DEATH OF T.
St. Thomas Journal
-- It will be with feeling of sincere sorrow and sympathy that his
host of friends in the city and country will learn of the sudden
death of Dr. Truman Wallace Duncombe, which occurred at his
residence Wednesday about 11 p.m.
The doctor had been ailing
for three or four weeks past with an affection of the heart and
had previously consulted a Toronto physician in regard to his
case, and had arranged to leave for Toronto to-day for further
consultation. It was seen that he was a
sick man for some weeks past, but no apprehension was felt that
there was immediate danger. The doctor was able to continue his
practice up to the very last, yesterday attending to his business.
About 10 o'clock last
night he went downstairs to his office to get some keys, and on
arriving in the surgery put his hand to his side and fell over
backwards. The office boy caught him
as he was falling.
Drs. McLarty and VanBurkirk and the deceased's
Dr. C. B. B. Duncombe were hastily summoned, but nothing
could be done, and the doctor passed away about an hour after his
His taking off is a
distinct loss to the city. He was a manly man, a man of high
principle, straightforward, liberal and at all times courteous and
obliging. He took an active interest in all public matters. In politics, a strong
Reformer, he was a leader in the party, had filled the office of
president of the association, had received several complimentary
nominations and was general regarded as a coming candidate for
either the local or Dominion Legislature.
He was a son of the late
David Duncombe of Waterford, where he was born 21 Sep 1860, being
therefore 41 years of age. He attended the Waterford
public schools and afterward the Brantford Collegiate Institute.

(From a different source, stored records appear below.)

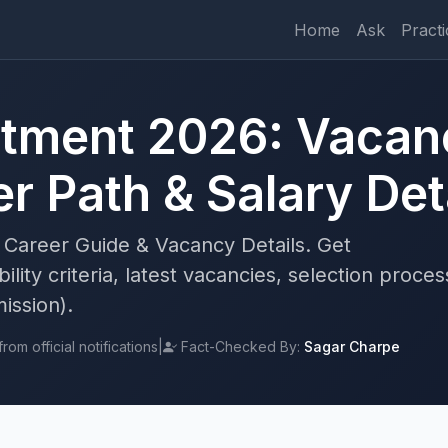
Home
Ask
Practi
tment 2026: Vacanc
r Path & Salary Det
Career Guide & Vacancy Details. Get
lity criteria, latest vacancies, selection proces
ission).
om official notifications
|
Fact-Checked By:
Sagar Charpe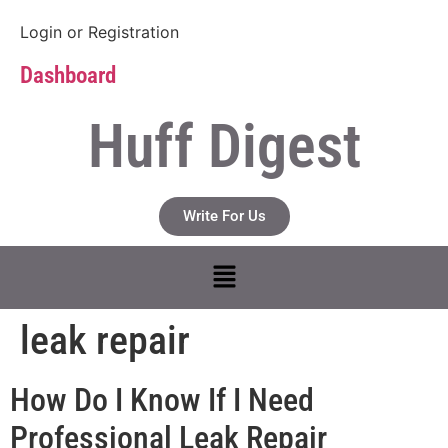
Login
or
Registration
Dashboard
Huff Digest
Write For Us
leak repair
How Do I Know If I Need
Professional Leak Repair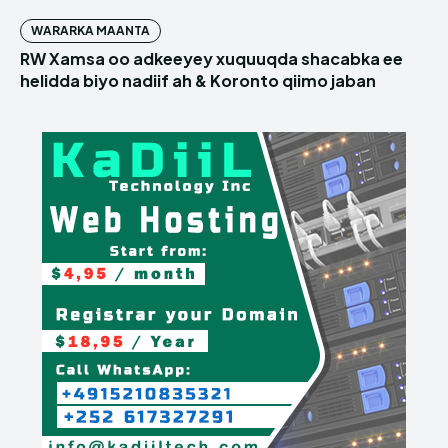
WARARKA MAANTA
RW Xamsa oo adkeeyey xuquuqda shacabka ee
helidda biyo nadiif ah & Koronto qiimo jaban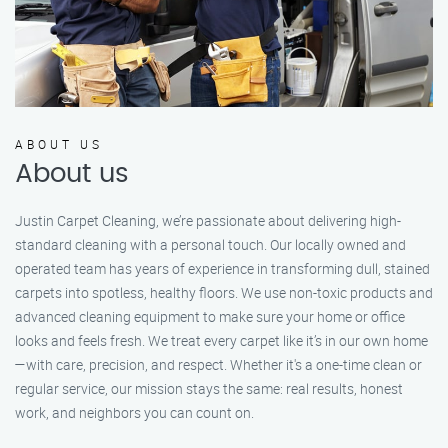
ABOUT US
About us
Justin Carpet Cleaning, we’re passionate about delivering high-
standard cleaning with a personal touch. Our locally owned and
operated team has years of experience in transforming dull, stained
carpets into spotless, healthy floors. We use non-toxic products and
advanced cleaning equipment to make sure your home or office
looks and feels fresh. We treat every carpet like it’s in our own home
—with care, precision, and respect. Whether it's a one-time clean or
regular service, our mission stays the same: real results, honest
work, and neighbors you can count on.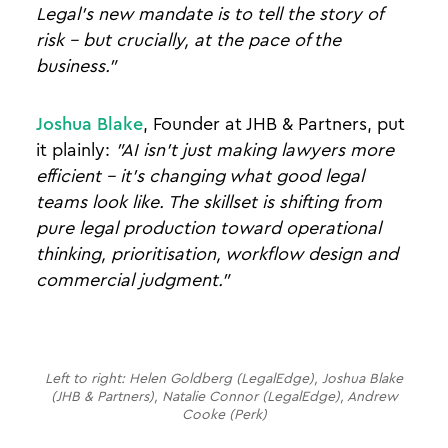
Legal's new mandate is to tell the story of
risk - but crucially, at the pace of the
business."
Joshua Blake
, Founder at JHB & Partners, put
it plainly:
"AI isn't just making lawyers more
efficient - it's changing what good legal
teams look like. The skillset is shifting from
pure legal production toward operational
thinking, prioritisation, workflow design and
commercial judgment."
Left to right: Helen Goldberg (LegalEdge), Joshua Blake
(JHB & Partners), Natalie Connor (LegalEdge), Andrew
Cooke (Perk)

He graduated at Trinity College, Toronto in 1882, and at the Royal
College of Physicians and Surgeons in Edinburgh in 1883.
He came to this city in
the fall of 1883, where he has since resided and practiced his
profession, first in connection with his brother,
Dr. C. E. B.
Duncombe, and latterly alone. He built up a large practice both in
the city and country.
In 1885 he was married,
his wife a daughter of John Campbell, implement dealer, surviving
him. His mother resides in Waterford, and he leaves three
brothers, Dr. Charles and Tyrrell of this city, and Dr. O. H. Duncombe,
V.S., of Waterford, and one sister, Mrs. L. Chapin of
Brantford. Dr. A. C. Duncombe of Waterford is a half brother.
The deceased was a member
of St. David's Lodge, A.F. & A.M.
The funeral of Dr. Truman
W. Duncombe took place Friday afternoon from the residence of his
father-in-law, John Campbell, and was largely attended. The
services were conducted by Rev. W. H. Wallace, assisted by Rev.
Mr. Spencer of New Sarum, and Rev. H. W. Crews. During the service a solo,
"One Sweetly Solemn Thought," was very feelingly
rendered by Miss F. Baker, accompanied by Prof. Jones.
The St. Thomas Medical
Association attended in a body.
The pall-bearers were Dr.
A. C. Duncombe and Dr. O. H. Duncombe, V.S. of Waterford, Dr.
Chas. and Tyrrell Duncombe of this city, all brothers of the
deceased; Lyman Chapin of Brantford, a brother-in-law, and
Reginald Duncombe of Waterford, a nephew.